After the jury verdict, the trial court heard evidence to determine valuation and how to

divide the assets in accordance with the jury’s characterization determinations. During post-

verdict hearings, evidence was presented that there were more than three Zurita notes and that

Zurita still owed on some of them. Expert testimony was heard on Mexican law (regarding the

marriage application and the separate/community determination), and on the value of Gerardo’s

interest in COSI Rim. The final decree of divorce was signed on August 15, 2011. Following

the entry of the divorce decree, Gerardo requested findings of fact and conclusions of law. The

trial court entered its findings of fact and conclusions of law and Gerardo made a request for

additional findings, which the trial court denied. This appeal followed.

-3- 04-11-00807-CV

FINDINGS AND CONCLUSIONS

In his first issue, Gerardo argues the trial court erred by failing to make complete and

accurate findings of fact and conclusions of law. Rule 298 of the Texas Rules of Civil Procedure

provides that a trial court shall file any additional findings of fact and conclusions of law that are

appropriate within ten days after the request is filed. TEX. R. CIV. P. 298. If a court fails to

provide the additional findings, reversal is not required if the complaining party did not suffer

injury. City of San Antonio v. El Dorado Amusement Co., Inc., 195 S.W.3d 238, 243–44 (Tex.

App.—San Antonio 2006, pet. denied). “If the trial court’s refusal to make additional findings

does not prevent an adequate presentation on appeal, there is no reversible error.” Id. at 244. An

appellant is prevented from making an adequate presentation on appeal if he is forced to guess at

the reasons for the trial court’s decisions. Id.

Gerardo’s complaint is that the following thirteen of his seventeen requests were denied

by the trial court, thus leaving him to guess at the trial court’s reasons on those issues and

preventing him from an adequate presentation on appeal.

What facts and legal authority permitted the Court to exercise jurisdiction over the parties when the parties resided in Mexico and did not maintain residency in Mexico and did not maintain residency in Texas or Bexar County for the requisite period prior to the petition for divorce being filed?

The trial court specifically addressed this on page four of its findings:

C. The trial court reviewed the pleadings of both Petitioner and Respondent and found that all the jurisdictional prerequisites had been fully satisfied without objection by either party.

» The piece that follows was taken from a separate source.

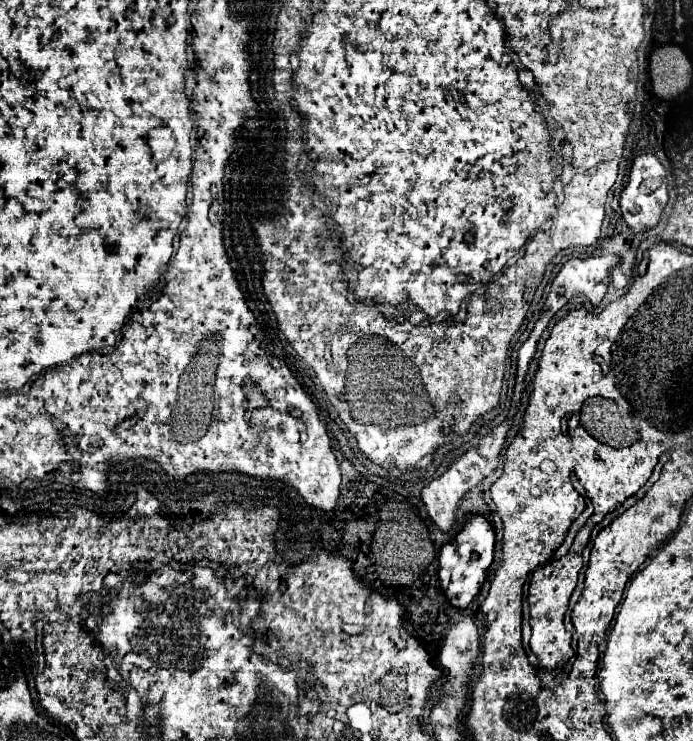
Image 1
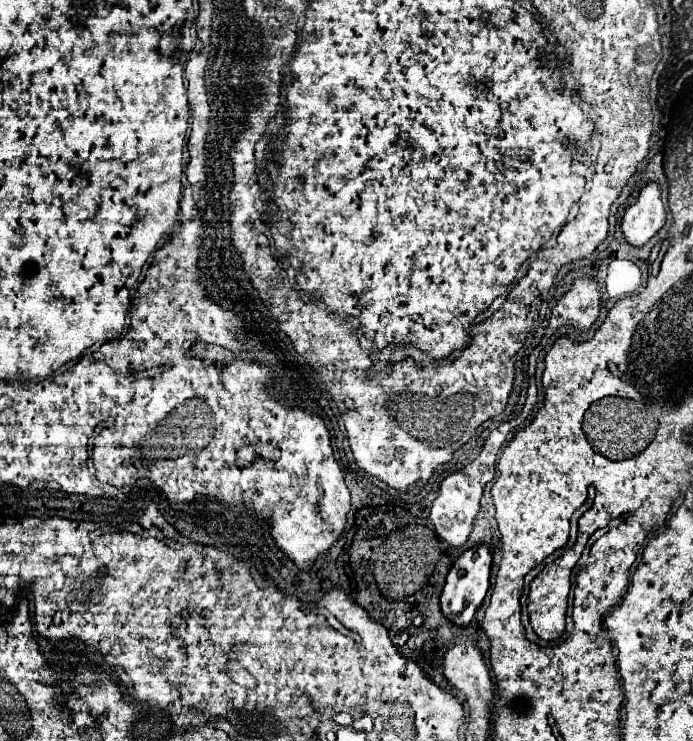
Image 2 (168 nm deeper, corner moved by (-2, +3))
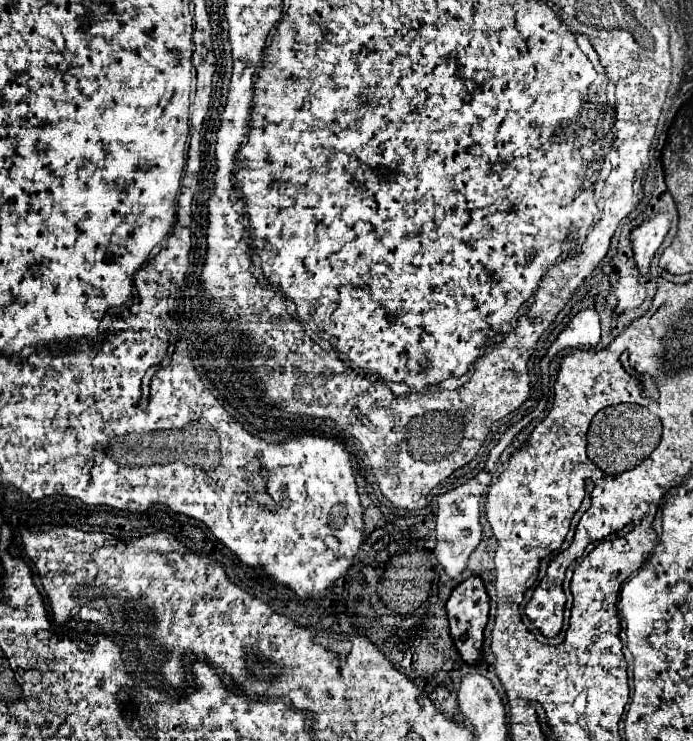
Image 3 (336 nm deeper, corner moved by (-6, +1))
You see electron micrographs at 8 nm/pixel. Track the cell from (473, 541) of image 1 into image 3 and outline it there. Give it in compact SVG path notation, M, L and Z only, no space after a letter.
M471 577L453 589L447 601L447 617L451 623L451 637L461 655L461 661L467 665L479 665L483 661L483 631L489 619L489 595L479 577Z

The court further found that this Court has jurisdiction of the parties, of the child, and of the subject matter of this case, in that the child and the Petitioner and Respondent had resided in San Antonio, Bexar County, Texas for at least 6 months prior to the filing of the Petition for Divorce, and the parties owned the marital residence and conducted business in San Antonio, Texas. All legal prerequisites to granting a divorce and entering orders for the interest of the minor child have been met.